- Goals -
**1.** Answer these from the passage on the peace between Syracuse and Carthage:
(a) Which two cities were to be tributary and unwalled?
(b) Which two ancient enemies of Syracuse went unmentioned in the treaty?
(c) What did the Carthaginians guarantee to Dionysius?
**2.** Can you duplicate the stretch of the passage on the Syracuse–Carthage peace from "It will be observed" through "gained Carthaginian recognition.", word for word?
**3.** Could you write the next part of the passage on the peace between Syracuse and Carthage, picking up after its final sentence?

Start of Selected passage

The stipulations of the peace between Syracuse and Carthage now arranged by Dionysius and Himilco were as follows: Carthage was to keep Acragas, Selinus and Thermae and the Elymian and Sican towns were to remain her subjects. Gela and Camarina were to be tributary and unwalled cities. The Sicels were to be free, and Messana and Leontini were recognized as independent commonwealths. The Carthaginians were to guarantee the rule of Dionysius over Syracuse and the integrity of Syracusan territory.

It will be observed that in this treaty Carthage and Syracuse disposed of the whole island. The clause respecting Leontini was an exception to the general principles of the treaty and was evidently intended to cause future embarrassment to Syracuse. Dionysius cannot well have approved of this, but we must remember that the treaty was almost dictated by the victor. No mention was made of Catana or Naxos, ancient enemies of Syracuse, evidently an offset to the independence of Leontini. The clause about the Sicels is noteworthy, and we shall subsequently see its significance. Thus the Carthaginian invasion ended in the complete establishment of Dionysius as tyrant of Syracuse; he had not the least intention of observing the terms of the treaty, but he had gained Carthaginian recognition.

End of Selected passage
Start of Stored records

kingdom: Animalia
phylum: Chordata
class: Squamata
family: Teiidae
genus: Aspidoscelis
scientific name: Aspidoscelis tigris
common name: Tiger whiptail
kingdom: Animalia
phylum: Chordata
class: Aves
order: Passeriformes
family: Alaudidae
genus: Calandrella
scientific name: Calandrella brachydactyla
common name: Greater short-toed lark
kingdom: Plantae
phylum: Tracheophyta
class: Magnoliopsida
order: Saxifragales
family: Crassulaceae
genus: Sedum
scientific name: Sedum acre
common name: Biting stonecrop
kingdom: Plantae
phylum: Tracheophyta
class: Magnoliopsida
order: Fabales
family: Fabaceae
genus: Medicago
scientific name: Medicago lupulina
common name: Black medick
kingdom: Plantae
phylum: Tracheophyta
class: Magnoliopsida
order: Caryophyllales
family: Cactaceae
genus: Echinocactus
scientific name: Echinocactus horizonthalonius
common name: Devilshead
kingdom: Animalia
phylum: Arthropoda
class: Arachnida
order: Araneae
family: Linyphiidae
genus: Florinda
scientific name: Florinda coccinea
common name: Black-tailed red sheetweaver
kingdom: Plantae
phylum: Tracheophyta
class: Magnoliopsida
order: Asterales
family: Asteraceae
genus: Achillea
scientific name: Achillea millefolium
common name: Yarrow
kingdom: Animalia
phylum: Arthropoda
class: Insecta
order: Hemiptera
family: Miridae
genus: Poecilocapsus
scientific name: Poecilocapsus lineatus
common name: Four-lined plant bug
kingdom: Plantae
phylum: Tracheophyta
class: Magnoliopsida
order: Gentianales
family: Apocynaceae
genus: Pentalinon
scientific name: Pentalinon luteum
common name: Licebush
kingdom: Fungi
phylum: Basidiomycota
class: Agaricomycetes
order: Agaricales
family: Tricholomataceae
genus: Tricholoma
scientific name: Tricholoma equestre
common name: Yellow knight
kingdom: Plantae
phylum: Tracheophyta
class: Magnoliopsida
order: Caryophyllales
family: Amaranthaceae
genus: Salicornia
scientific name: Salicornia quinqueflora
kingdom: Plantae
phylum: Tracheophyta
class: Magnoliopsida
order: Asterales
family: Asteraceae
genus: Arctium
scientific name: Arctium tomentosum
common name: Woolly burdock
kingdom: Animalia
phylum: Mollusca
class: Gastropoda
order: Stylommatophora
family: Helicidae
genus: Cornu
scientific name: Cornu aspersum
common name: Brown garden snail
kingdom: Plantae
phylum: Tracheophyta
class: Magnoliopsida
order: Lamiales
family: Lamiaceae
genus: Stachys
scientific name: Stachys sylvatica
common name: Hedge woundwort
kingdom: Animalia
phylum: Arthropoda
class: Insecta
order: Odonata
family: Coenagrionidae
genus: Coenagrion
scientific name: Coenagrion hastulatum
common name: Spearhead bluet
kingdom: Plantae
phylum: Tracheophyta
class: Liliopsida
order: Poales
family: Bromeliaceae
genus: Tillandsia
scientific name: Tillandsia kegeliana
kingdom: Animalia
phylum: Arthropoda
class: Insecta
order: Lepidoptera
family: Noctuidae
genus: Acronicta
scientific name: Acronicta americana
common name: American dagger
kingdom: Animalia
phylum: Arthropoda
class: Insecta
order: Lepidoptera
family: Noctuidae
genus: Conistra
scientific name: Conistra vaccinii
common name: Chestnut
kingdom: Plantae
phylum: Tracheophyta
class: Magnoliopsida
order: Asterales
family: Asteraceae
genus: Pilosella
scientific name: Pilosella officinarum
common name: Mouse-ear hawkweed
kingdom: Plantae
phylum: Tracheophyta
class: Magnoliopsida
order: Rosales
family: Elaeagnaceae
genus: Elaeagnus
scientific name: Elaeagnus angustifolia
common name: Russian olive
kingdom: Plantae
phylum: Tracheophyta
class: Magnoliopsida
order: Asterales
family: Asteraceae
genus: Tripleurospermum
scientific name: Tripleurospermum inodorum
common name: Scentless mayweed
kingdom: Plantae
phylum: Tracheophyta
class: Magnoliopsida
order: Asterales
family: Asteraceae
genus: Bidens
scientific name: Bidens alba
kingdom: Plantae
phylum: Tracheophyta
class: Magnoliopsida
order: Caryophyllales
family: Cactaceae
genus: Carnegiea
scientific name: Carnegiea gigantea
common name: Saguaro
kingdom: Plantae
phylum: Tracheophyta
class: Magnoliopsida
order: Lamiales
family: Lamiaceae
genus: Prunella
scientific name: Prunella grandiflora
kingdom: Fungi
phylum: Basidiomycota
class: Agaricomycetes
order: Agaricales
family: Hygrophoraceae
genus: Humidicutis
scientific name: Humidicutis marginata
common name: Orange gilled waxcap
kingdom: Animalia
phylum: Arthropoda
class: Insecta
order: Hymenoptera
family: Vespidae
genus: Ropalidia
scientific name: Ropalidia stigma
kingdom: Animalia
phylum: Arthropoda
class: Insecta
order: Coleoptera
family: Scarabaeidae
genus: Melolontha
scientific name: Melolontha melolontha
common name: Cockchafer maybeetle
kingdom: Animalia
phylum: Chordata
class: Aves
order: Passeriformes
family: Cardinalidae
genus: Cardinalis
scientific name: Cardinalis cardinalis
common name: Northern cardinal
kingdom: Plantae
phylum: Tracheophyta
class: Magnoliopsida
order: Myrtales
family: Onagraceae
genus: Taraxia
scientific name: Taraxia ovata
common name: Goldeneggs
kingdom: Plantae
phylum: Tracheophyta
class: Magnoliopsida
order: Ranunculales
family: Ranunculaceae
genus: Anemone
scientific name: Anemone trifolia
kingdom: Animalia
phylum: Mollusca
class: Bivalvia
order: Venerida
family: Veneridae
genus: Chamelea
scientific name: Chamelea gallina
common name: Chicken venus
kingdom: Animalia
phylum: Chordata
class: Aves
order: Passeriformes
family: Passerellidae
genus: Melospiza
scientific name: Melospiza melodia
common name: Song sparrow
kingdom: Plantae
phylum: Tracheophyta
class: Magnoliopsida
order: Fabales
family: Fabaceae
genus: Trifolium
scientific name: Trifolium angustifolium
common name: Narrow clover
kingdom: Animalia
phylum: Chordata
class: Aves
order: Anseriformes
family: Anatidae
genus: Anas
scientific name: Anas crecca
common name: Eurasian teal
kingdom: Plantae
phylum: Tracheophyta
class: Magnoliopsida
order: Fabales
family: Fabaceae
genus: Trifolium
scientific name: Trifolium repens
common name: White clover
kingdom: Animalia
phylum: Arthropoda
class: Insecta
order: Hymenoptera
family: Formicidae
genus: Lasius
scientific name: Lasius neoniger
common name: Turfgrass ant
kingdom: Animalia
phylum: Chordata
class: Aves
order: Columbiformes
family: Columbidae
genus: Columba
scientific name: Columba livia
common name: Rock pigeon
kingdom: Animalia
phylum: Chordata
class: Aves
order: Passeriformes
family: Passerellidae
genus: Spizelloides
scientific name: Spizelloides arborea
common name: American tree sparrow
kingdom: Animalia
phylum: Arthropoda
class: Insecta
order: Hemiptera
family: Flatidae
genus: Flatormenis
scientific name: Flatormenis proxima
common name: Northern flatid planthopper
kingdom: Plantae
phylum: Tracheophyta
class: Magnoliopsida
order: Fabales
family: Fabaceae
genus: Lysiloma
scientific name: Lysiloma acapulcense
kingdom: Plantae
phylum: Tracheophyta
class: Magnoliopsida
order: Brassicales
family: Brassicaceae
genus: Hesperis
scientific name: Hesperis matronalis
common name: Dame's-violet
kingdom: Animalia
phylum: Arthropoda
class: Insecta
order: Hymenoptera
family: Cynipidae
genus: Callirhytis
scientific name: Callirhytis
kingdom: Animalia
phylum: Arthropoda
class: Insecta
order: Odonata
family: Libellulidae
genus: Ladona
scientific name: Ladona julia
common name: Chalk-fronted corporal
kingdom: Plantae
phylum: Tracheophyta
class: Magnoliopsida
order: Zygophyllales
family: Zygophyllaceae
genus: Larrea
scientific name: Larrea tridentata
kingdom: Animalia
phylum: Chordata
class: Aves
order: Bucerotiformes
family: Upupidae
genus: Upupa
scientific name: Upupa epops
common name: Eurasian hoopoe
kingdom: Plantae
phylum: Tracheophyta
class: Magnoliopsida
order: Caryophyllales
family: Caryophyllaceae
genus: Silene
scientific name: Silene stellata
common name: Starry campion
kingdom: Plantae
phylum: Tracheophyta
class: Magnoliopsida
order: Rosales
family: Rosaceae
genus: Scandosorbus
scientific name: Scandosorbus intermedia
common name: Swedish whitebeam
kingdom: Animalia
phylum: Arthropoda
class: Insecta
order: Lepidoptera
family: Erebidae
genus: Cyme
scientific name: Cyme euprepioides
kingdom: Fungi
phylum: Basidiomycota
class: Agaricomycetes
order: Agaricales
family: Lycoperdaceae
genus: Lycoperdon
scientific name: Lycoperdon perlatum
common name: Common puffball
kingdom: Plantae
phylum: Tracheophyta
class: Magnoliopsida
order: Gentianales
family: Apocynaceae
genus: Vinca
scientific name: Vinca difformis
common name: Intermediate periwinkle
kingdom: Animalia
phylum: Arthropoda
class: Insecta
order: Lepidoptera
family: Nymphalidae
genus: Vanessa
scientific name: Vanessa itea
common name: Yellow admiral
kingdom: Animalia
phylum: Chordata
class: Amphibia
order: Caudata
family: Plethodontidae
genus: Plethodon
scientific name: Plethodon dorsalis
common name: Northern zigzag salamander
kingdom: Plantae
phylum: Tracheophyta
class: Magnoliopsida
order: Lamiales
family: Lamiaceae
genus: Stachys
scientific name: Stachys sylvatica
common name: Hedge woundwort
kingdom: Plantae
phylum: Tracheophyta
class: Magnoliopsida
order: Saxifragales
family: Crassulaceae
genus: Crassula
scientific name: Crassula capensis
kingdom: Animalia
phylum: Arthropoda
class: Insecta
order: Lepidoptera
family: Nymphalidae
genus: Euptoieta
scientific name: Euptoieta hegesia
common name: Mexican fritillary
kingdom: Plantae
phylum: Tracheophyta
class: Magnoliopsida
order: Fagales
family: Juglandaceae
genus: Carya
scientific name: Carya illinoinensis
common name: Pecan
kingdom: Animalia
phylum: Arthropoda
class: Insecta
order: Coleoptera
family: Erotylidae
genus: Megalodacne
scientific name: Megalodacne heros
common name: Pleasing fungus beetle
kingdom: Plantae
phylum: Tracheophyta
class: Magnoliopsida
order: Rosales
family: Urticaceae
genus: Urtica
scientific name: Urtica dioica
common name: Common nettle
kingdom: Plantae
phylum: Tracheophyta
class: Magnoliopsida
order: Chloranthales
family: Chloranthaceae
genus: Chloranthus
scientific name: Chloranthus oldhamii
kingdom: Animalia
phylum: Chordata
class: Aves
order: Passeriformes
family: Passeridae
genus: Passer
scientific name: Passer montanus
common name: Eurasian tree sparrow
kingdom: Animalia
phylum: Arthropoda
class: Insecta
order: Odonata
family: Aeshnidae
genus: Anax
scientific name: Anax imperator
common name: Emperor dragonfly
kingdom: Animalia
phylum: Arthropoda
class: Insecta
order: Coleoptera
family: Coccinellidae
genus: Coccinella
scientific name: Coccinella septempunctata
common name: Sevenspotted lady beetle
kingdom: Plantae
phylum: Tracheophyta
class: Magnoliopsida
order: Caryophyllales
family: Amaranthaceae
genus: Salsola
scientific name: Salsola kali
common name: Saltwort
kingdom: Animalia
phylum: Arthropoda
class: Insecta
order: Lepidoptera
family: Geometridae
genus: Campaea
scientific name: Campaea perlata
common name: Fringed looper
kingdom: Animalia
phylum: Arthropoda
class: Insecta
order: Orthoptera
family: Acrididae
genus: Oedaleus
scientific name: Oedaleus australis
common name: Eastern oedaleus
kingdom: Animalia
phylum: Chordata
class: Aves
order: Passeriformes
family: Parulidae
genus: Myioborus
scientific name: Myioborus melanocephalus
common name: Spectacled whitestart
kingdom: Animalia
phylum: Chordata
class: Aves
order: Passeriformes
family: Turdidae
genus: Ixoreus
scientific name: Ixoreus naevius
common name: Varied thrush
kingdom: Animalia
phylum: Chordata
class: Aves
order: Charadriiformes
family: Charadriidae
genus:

End of Stored records

- Results of the tasks -
**1.**
(a) Gela and Camarina
(b) Catana and Naxos
(c) His rule over Syracuse and the integrity of Syracusan territory

**2.**
It will be observed that in this treaty Carthage and Syracuse disposed of the whole island. The clause respecting Leontini was an exception to the general principles of the treaty and was evidently intended to cause future embarrassment to Syracuse. Dionysius cannot well have approved of this, but we must remember that the treaty was almost dictated by the victor. No mention was made of Catana or Naxos, ancient enemies of Syracuse, evidently an offset to the independence of Leontini. The clause about the Sicels is noteworthy, and we shall subsequently see its significance. Thus the Carthaginian invasion ended in the complete establishment of Dionysius as tyrant of Syracuse; he had not the least intention of observing the terms of the treaty, but he had gained Carthaginian recognition.

**3.**
Syracuse under Dionysius was a military state, and as lord of Syracuse, he was primarily and above all a war-lord. The fleet of Syracuse was rapidly increased, and the forests of Italy and Aetna were felled to build new warships, some of them with four and five banks of oars. The Carthaginians had used against the Greeks all the devices of oriental siege-craft. Dionysius replied by the yet more effective inventions of his engineers, above all, great catapults which could batter the walls of towns from a range of some two or three hundred yards. But more fruitful than these material inventions was Dionysius’ scientific study of the co­ordination of all arms, cavalry, heavy-armed infantry and light­armed troops on the field of battle. The outworn formulas of Greek warfare were cast aside, and with the campaigns of Diony­sius, as with those of Napoleon, we enter on a new phase in the art of war. The boldness of Brasidas, the strategical talents of Cimon had performed wonders in the older style of warfare. Dionysius, even though he may have lacked their natural gifts, surpasses them as the first great scientific soldier, the forerunner of Epaminondas and the great Macedonians.

Dionysius’ skill in fortification was first applied to his own security, and the Island (Ortygia) which was the Acropolis of Syracuse, became an impregnable fortress. It was completely cut off from the city by a wall, and this conversion of the Island into a separate fortified quarter was somewhat as if William III of England had seated himself in the Tower of London and, ejecting all the inhabitants from their abodes, had turned the City of London into barracks. It was impossible to enter the Island from Achradina except through five successive gates, and the ends of the Island were protected by two castles. In the lesser harbour new docks were built and it became the chief naval arsenal. A mole admitting only one ship at a time further secured the safety of the Syracusan navy. No citizens were allowed to dwell on the Island who were not definitely supporters and trusted friends of the tyrant, who was surrounded here by his foreign mercenaries.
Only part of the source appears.